The International Finance Corporation, Social Investment Managers and Advisors, and other financiers have closed a $150 million green bond, planning to fund small and medium-sized rooftop solar enterprises in Africa.
The funding will supply short-term corporate and project financing for up to 10 years towards projects of less than 5 megawatts, with a focus on manufacturing, services, education, healthcare, and agri-processing. Overall, the bond intends to finance more than 220 MW of solar energy and solar storage projects that will reportedly avoid 4 million tons of emissions over the projects’ lifetimes.
“Although demand for solar solutions is growing rapidly, access to affordable financing is a major bottleneck for Africa’s smaller businesses,” said Sérgio Pimenta, regional vice president for Africa at IFC. “Solar projects still have higher capital costs than alternative polluting technologies, leading to continued heavy reliance on fossil-fuel backup generators.”
Investments include $45 million from the IFC and the Finland-IFC Blended Finance for Climate Program along with $9 million from Global Energy Alliance for People and Planet (GEAPP), representing the first investment under the organizations’ partnership to invest in distributed renewable energy projects, specifically in Africa. Additional investors include Shell Foundation, the U.S. Development Finance Corporation, the Schmidt Family Foundation, and several others.
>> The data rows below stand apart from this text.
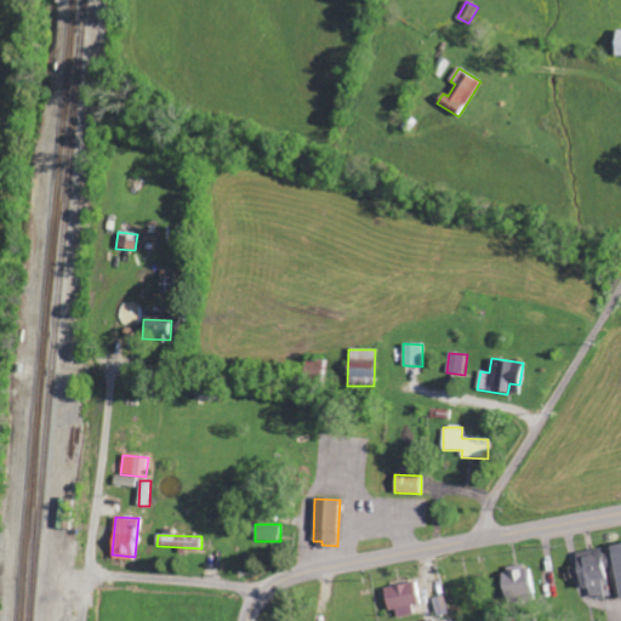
[(617,598),(620,597),(620,542),(604,546),(604,547),(574,552),(580,588),(587,587),(588,599),(610,597),(607,569),(613,568),(617,598)]
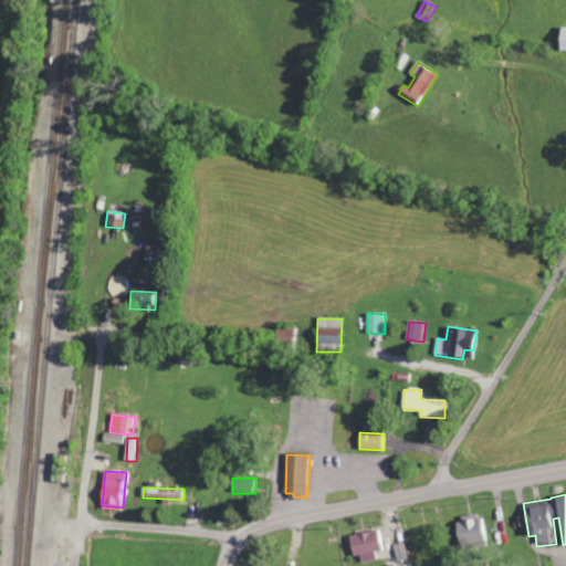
[(456,519),(457,545),(484,544),(483,516),(456,519)]
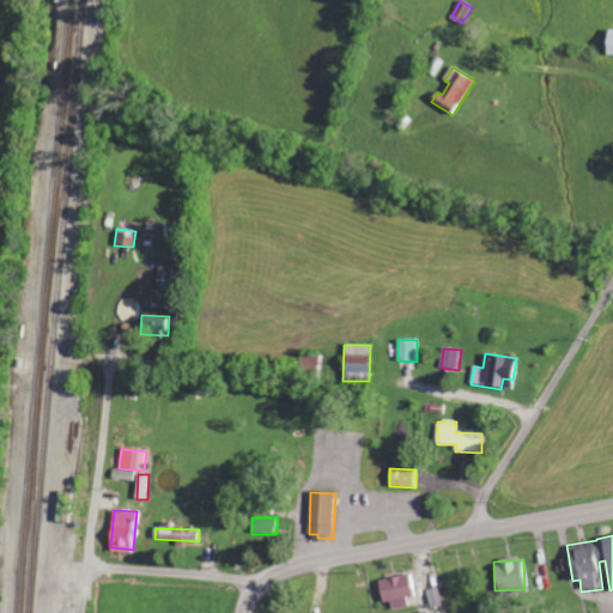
[(407,598),(414,596),(411,575),(378,580),(382,602),(390,601),(392,611),(408,608),(407,598)]
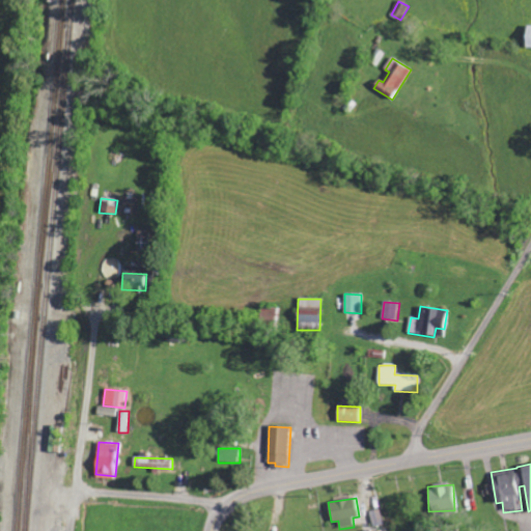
[(383,525),(382,510),(371,511),(372,526),(383,525)]
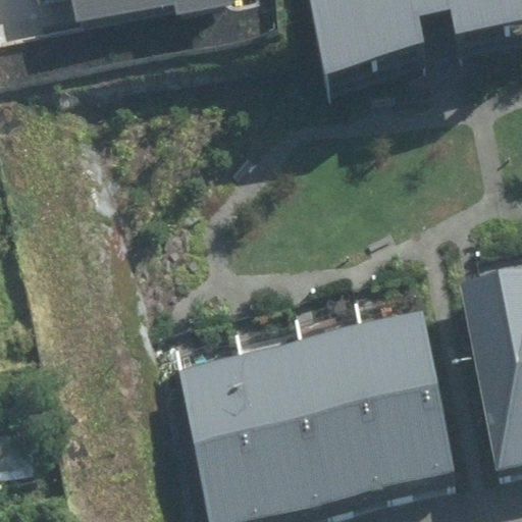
[(73,0),(80,23),(176,2),(179,15),(239,2),(238,0),(73,0)]
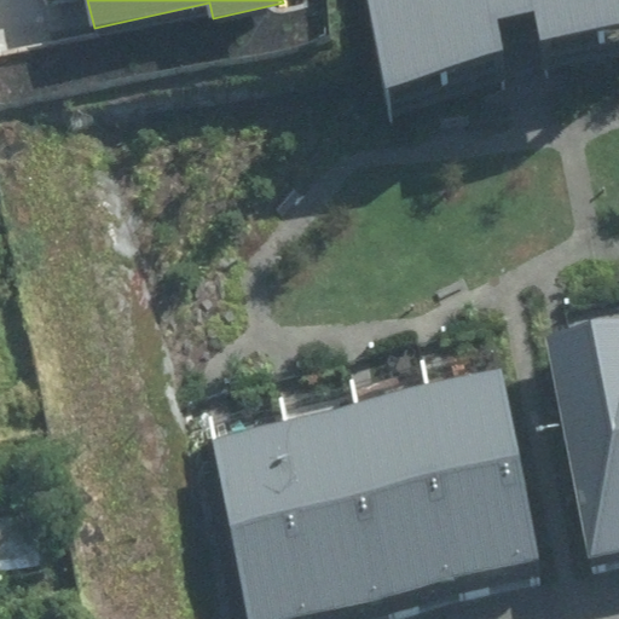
[(618,0),(369,0),(386,90),(505,47),(499,21),(536,12),(542,39),(618,23),(618,0)]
Solar, Renewables May Provide Affordable Electricity Access in Africa
According to the investors, the new green bond is meant to contribute to a just energy transition for Africa. According to the International Monetary Fund, about half of sub-Saharan Africa’s population goes without electricity access. Further, those with electricity access tend to face much higher prices than the rest of the world and experience consistent power shortages.
As solar energy prices have fallen, solar power serves as a potential source of affordable electricity for Africa, especially since the continent experiences consistent, abundant sunshine.
However, high installation costs remain the main obstacle to expanding solar development in the region. Investment gaps are a persistent barrier for renewable energy companies in developing countries, especially smaller- to medium-sized businesses, so this new green bond is one example of what may be made possible with upfront investment.
“We are proud to partner with IFC and SIMA in the launch of this solar green bond that can help scale universal energy access and a just energy transition for Africa,” said Joseph Ng’ang’a, Interim CEO at GEAPP. “Through this partnership we are demonstrating the viability of such models and the critical need for cross-sector collaboration to help break down silos, pools resources, and encourage innovation.”